Renan ressalta que os bruxos e bruxas se reúnem, com frequência, em Campo Grande. "Eu estou sempre trabalhando com essa arte e sei o quanto ajuda as pessoas, elas ficam felizes e melhores com as nossas consultas. Nós também fazemos piqueniques, geralmente com alguma palestra. Na lua-cheia, por exemplo, falamos sobre o autoconhecimento. Hoje, o que todo mundo mais precisa é se aceitar. Infelizmente, na bruxaria, muitas pessoas ficam escondidas e a gente até fala que elas vivem no armário de bruxas", brincou.

Já a professora Elizabete Bomfim, de 37 anos, saiu de Campo Grande há pouco mais de 4 anos. De lá para cá, ela já morou na Irlanda e, atualmente, está com a filha em Portugal. "É interessante porque aqui no hemisfério norte a estação é bem marcada, então a gente vê a morte, a morte da natureza: as folhas caírem, tudo fica cinza, o frio voltando, que é o que o dia 31 de outubro o Halloween representa, o culto ancestral, de quem já se foi.
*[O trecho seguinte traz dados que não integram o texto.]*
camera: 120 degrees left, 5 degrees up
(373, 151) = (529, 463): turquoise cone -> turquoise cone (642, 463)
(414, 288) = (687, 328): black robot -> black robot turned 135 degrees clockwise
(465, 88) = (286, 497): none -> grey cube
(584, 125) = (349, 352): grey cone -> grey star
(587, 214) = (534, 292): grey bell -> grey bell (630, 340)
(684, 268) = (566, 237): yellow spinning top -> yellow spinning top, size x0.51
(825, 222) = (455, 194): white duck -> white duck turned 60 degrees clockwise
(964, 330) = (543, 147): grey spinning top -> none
E não só lembrar os mortos, mas, lembrar que todos nós também vamos morrer. Quando a gente lembra, repensamos nossa vida, se estamos vivendo de maneira correta e aqui é a entrada do outono", explicou.

No Dia das Bruxas, em todo o mundo, é considerado um dia especial. "Em todo o mundo é considerado o dia da troca de estações, é um dia que os antigos já acreditavam que o véu entre o mundo espiritual e material está mais tênue, então faziam rituais para banir os espíritos malignos. Mas, acho que o mais importante do Halloween é lembrar da morte e isso nos faz viver", ressaltou.
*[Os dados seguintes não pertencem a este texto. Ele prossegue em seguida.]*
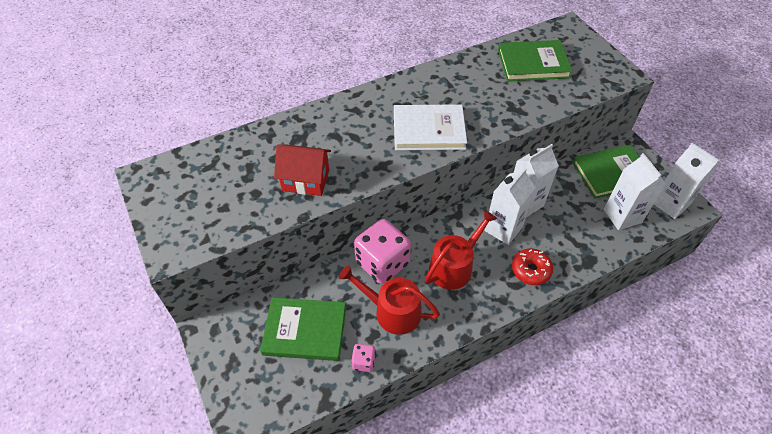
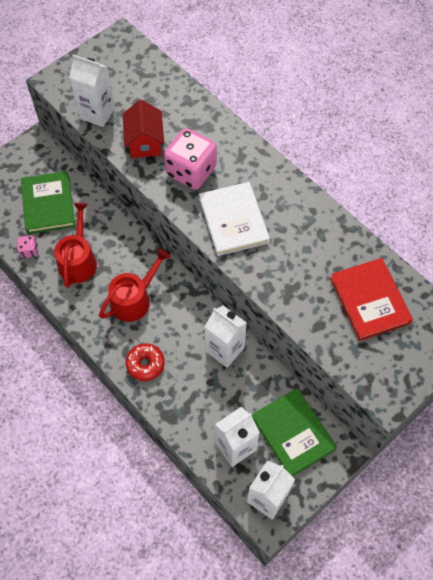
camera: 75 degrees right, 10 degrees up
(382, 263) = (123, 242): pink dice -> pink dice (191, 171)
(454, 266) = (134, 299): red watering can -> red watering can turned 75 degrees counterclockwise
(503, 229) = (187, 334): white carton -> white carton (97, 113)
(533, 63) = (370, 300): green book -> red book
Outra professora, de 46 anos, também segue a mesma religião há cerca de 2 anos. "A bruxaria é algo muito simples, se trata de uma conexão com a natureza. Você aprende o significado da lua, do sol. Eu tenho uma prima que é e, aos poucos, fui conhecendo e me interessando. Eu sei que assusta as pessoas, elas pensam em maldades, entidades e até por isso prefiro não me identificar. Antes, eu era espírita e agora vejo que o preconceito é muito maior. Mas, hoje teremos uma reunião para comemorar, é uma conexão com bruxas que estarão comemorando em todo o mundo", ressaltou.
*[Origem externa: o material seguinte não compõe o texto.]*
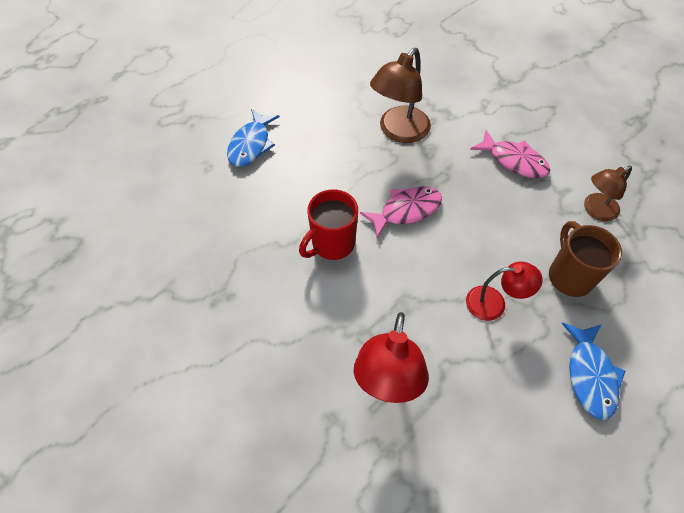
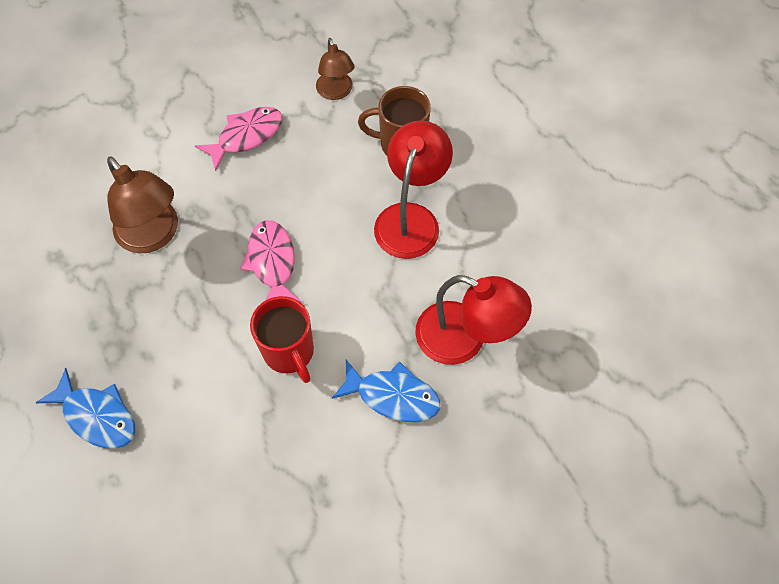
camera: 75 degrees left, 5 degrees up
(494, 303) = (411, 218): red lamp -> red lamp, size x1.60
(590, 375) = (501, 170): blue fish -> blue fish (393, 396)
O professor de História, Hugo Cezar Fernandes Gondim, de 26 anos, fala que conheceu o bruidísmo moderno há 12 anos. "É uma cultura baseada na história e mitologia das populações célticas, aonde hoje é a França. São povos que viveram ali na antiguidade do mundo europeu. Essas crenças continuaram a ser perpetuadas por pessoas que moravam no campo. Essas festividades dividimos em 8 principais durante o ano, falando da natureza, divindades e as estações do ano", comentou.

Conforme Gondim, os ritos religiosos estão sempre relacionados a estes temas. E, por ser algo bem desconhecido, ele fala de muita curiosidades das pessoas. "Eu explico um pouco, é uma religião politeísta, acredita em várias divindades, é diferente das religiões majoritárias, que são monoteístas. Já vi gente receosa em falar comigo, mas, no meu caso, é muito mais a questão da curiosidade. E eu gosto de falar, de desmistificar. São coisas muitas vezes relacionadas a falta de conhecimento", finalizou.